Título: Como mediador, Brasil tenta apaziguar a Unasul
Autor:
Fonte: Valor Econômico, 11/08/2009, Opinião, p. A14

Os governos dos Estados Unidos e da Colômbia enfiaram os pés pelas mãos ao ampliar um acordo militar e deram ao continente a impressão de que suas intenções teriam muito maior envergadura e relevância geopolítica do que de fato têm. Erros primários foram cometidos e amplificados ao infinito pelos criadores de caso contumazes, como o presidente venezuelano, Hugo Chávez e o equatoriano, Rafael Correa. "Ventos de guerra começam a soprar sobre a região", disse Chávez, com sua deliberada mistura de histrionismo e paranoia nacionalista, durante a reunião do Conselho de chefes de Estado e de governos da União das Nações Sul-americanas (Unasul). O Brasil foi induzido ao erro pelo sigilo, pela absoluta falta de consultas ou informes dos EUA e da Colômbia sobre o assunto. Na reunião da Unasul em Quito, ele transformou o que a princípio parecia ser, mais uma vez, um alinhamento direto com os companheiros bolivarianos, em um benfazejo papel de bombeiro e mediador.

O presidente Barack Obama entrou em campo para reforçar as tardias explicações de seu assessor de Segurança Nacional, Jim Jones, que visitou o Brasil em uma missão cujo principal objetivo era vender caças americanos e reverter uma até agora aparente simpatia pelos aviões franceses. Obama, Jones e um constrangido Álvaro Uribe, presidente da Colômbia, em rápido périplo por vários países da região, falaram depois e às pressas o que deveriam ter dito antes e com calma: não haverá nenhuma nova base militar em território colombiano. O governo Uribe ampliou um acordo vigente há uma década para que os militares dos EUA possam dispor de mais bases para sua operação principal, a de combater a guerrilha e o narcotráfico. A presença militar está circunscrita a até 800 militares e 600 civis e este efetivo máximo não foi atingido até hoje.
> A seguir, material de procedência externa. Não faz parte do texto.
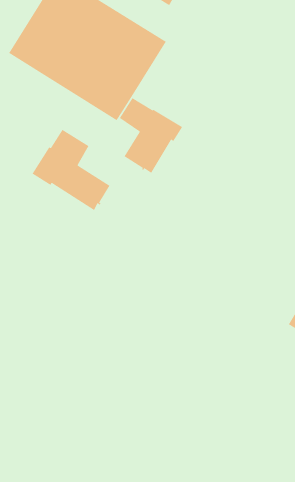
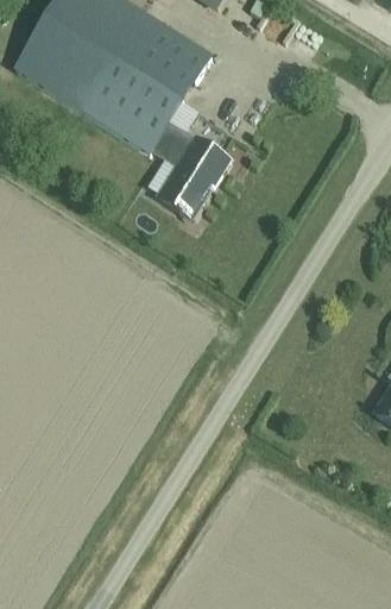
building: [31,129,111,211] -> none

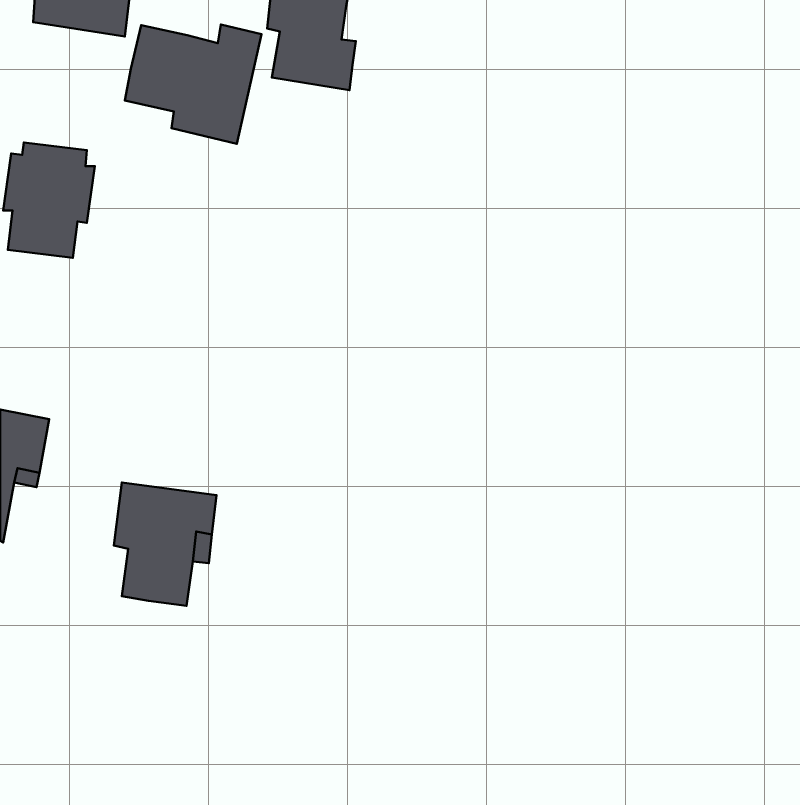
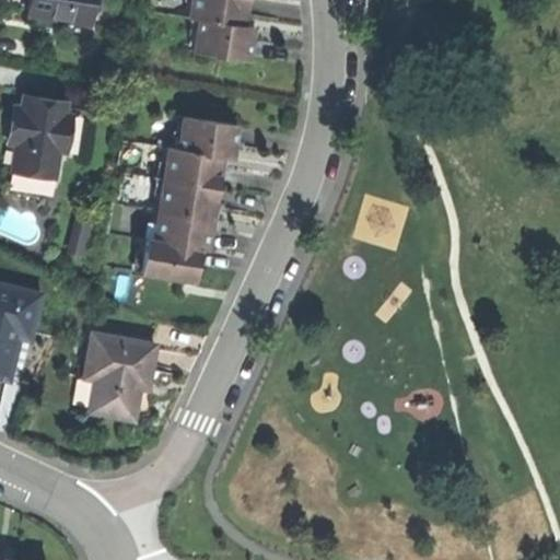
building: [125,24,262,144] -> none
building: none -> [143,119,237,283]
Além disso, a manobra dos EUA era mais do que esperada, depois que Rafael Correa tomou posse como presidente do Equador e não renovou a licença de operação da base de Manta.

A diplomacia brasileira esbravejou porque as barbeiragens americanas tumultuaram o papel de mediador nos conflitos na região, que o Brasil exerce e pretende exercer com mais desenvoltura ainda. O governo brasileiro ignorou as recentes denúncias de que armamentos suecos comprados pela Venezuela foram parar nas mãos das Forças Armadas Revolucionárias da Colômbia, as Farc. A receita brasileira para assegurar influência em uma região repleta de líderes bolivarianos e populistas de esquerda combina vasta dose de condescendência com os desmandos de Chávez e companhia com um apelo ao realismo que tem evitado excessos políticos potencialmente desestabilizadores. Há ainda na receita um velho reflexo condicionado de aversão aos EUA, o que tira do país qualquer suspeita de condescendência com o velho "imperialismo" e amplia sua imagem de independência.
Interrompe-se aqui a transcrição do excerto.